Transcribed page contents
·····
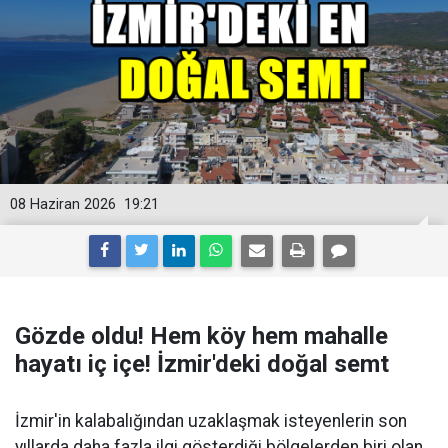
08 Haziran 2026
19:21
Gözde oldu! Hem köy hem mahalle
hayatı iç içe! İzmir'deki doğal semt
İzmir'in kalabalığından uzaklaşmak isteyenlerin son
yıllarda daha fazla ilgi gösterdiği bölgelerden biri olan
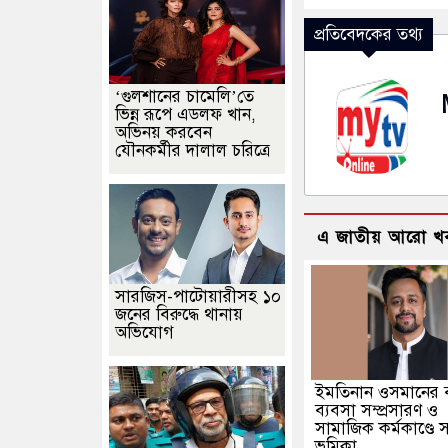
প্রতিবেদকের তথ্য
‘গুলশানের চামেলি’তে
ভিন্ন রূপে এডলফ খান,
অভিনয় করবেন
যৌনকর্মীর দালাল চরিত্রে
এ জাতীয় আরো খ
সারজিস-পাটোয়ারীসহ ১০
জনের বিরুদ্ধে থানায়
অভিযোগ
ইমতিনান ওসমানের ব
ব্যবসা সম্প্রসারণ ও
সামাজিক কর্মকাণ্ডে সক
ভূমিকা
·····
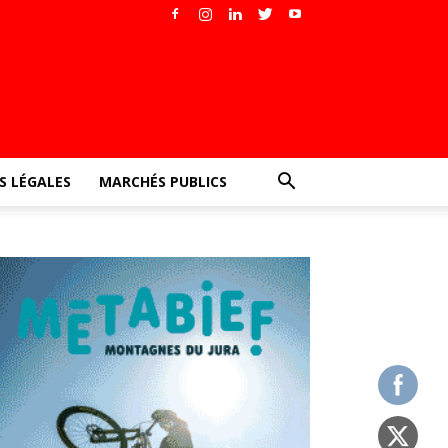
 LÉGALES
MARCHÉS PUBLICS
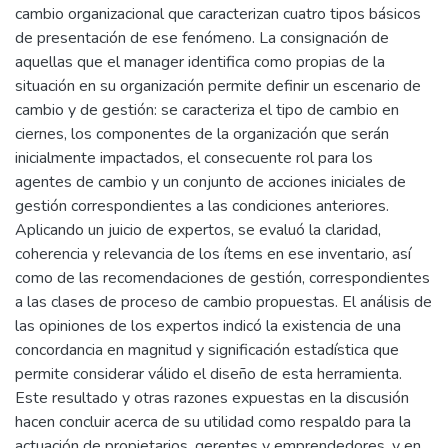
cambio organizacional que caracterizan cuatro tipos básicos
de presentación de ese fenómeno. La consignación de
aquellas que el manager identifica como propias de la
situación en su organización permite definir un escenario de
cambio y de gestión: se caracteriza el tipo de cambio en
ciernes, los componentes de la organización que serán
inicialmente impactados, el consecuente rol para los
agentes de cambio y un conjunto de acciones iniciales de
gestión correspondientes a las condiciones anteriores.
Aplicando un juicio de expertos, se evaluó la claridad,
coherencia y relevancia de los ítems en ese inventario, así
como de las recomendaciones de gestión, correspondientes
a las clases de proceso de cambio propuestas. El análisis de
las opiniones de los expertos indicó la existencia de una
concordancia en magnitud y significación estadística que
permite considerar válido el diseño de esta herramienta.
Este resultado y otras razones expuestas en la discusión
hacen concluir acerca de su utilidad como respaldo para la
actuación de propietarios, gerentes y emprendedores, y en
·····
_EXERCISE INSTRUCTIONS:_ Only the lines above starting with the one with "concordancia en magnitud" and going through the one with "actuación de propietarios, gerentes" are to be copied, word for word and with both ends kept.

_ANSWER TO THE EXERCISE:_
concordancia en magnitud y significación estadística que
permite considerar válido el diseño de esta herramienta.
Este resultado y otras razones expuestas en la discusión
hacen concluir acerca de su utilidad como respaldo para la
actuación de propietarios, gerentes y emprendedores, y en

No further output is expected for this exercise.